Both The New York Times and Variety report that the late Wilson's work will most likely play the Cort, which is the current home of Douglas Carter Beane's The Little Dog Laughed. That comedy will play its final performance at the Cort Feb. 18.
Radio Golf, which is the last play in Wilson's 10-play cycle about the 20th century African-American experience, was completed by the playwright only months before his death in 2005. Wilson's first play in his epic cycle, Ma Rainey's Black Bottom, also played the Cort Theatre, opening there Oct. 11, 1984.
Radio Golf runs through Feb. 18 in the Goodman's Albert Theatre. The Goodman production is produced in association with Yale Repertory Theatre, Center Theatre Group/Mark Taper Forum, Seattle Repertory Theatre, Center Stage, Huntington Theatre Company and McCarter Theatre.
Directed by Kenny Leon, this production premiered in September at Boston's Huntington Theatre Company. Following its run at the Goodman, Radio Golf will play New Jersey's McCarter Theatre (March 18-April 8).
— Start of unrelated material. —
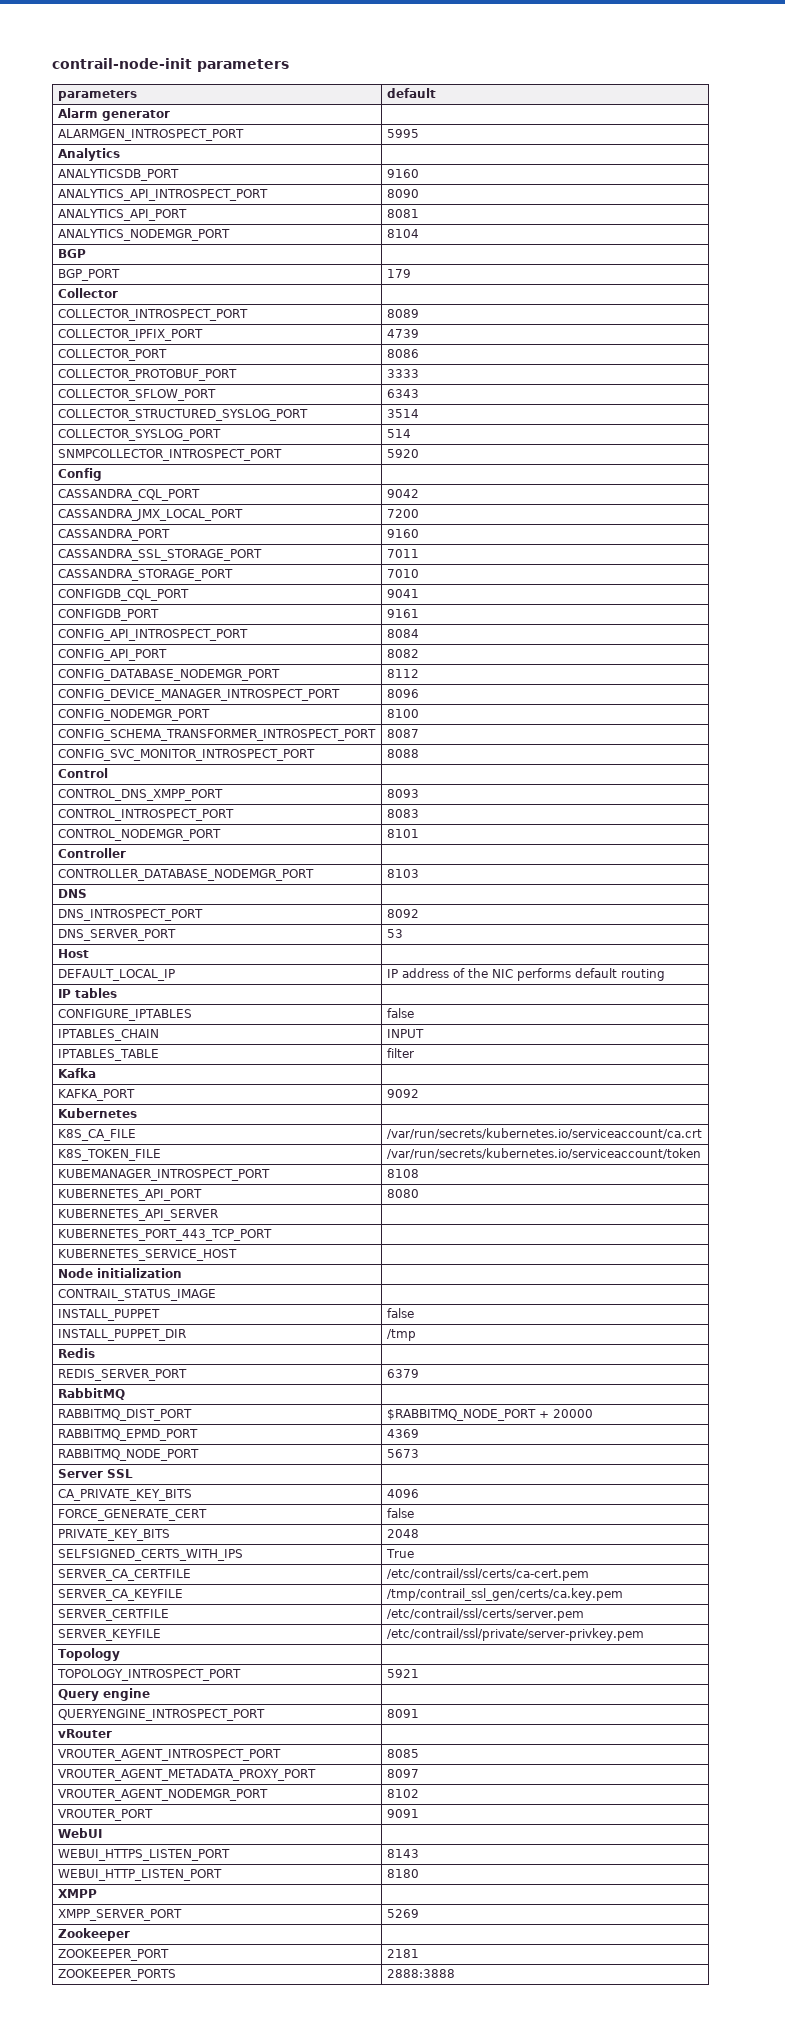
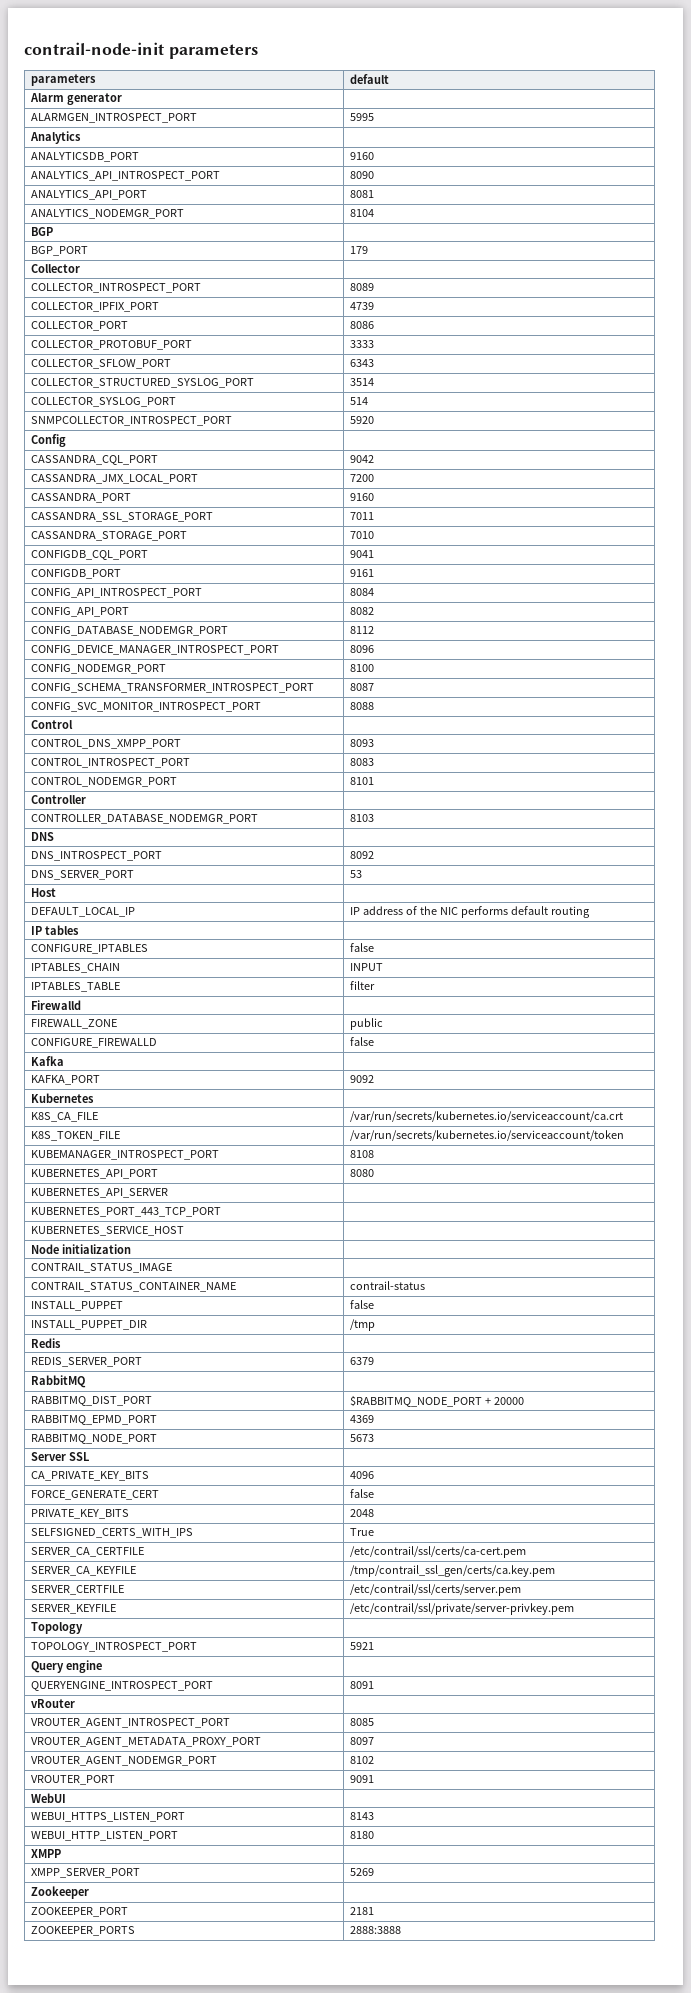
(414, 1053) none -> [31,1000,82,1010] [31,1019,118,1029] [350,1018,384,1030] [31,1038,158,1048] [350,1037,375,1046] // Firewalld | // FIREWALL_ZONE | public // CONFIGURE_FIREWALLD | false
(216, 1295) none -> [31,1282,237,1292] [350,1281,426,1290] // CONTRAIL_STATUS_CONTAINER_NAME | contrail-status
"At the center of Radio Golf," press notes state, "is the ambitious Harmond Wilks, a man with big plans. He is about to break ground on Bedford Hills, a slick new real estate venture designed to revive Pittsburgh's depressed Hill District — and propel him to becoming the city's first black mayor. But first, the government must declare the historic neighborhood blighted, unleashing federal money for the development. All goes according to plan until a mysterious stranger, claiming ownership of Aunt Ester's house at 1839 Wylie Avenue, forces Wilks to reconsider his path to success. Radio Golf completes the playwright's argument that richness of a shared past must not be lost amid the temptations of a glittery present." Variety also speculates that Coram Boy will play the Imperial, recent home of the short-lived musical High Fidelity; and Frost/Nixon will inhabit the Bernard Jacobs Theatre, whose most recent tenant was Martin Short: Fame Becomes Me.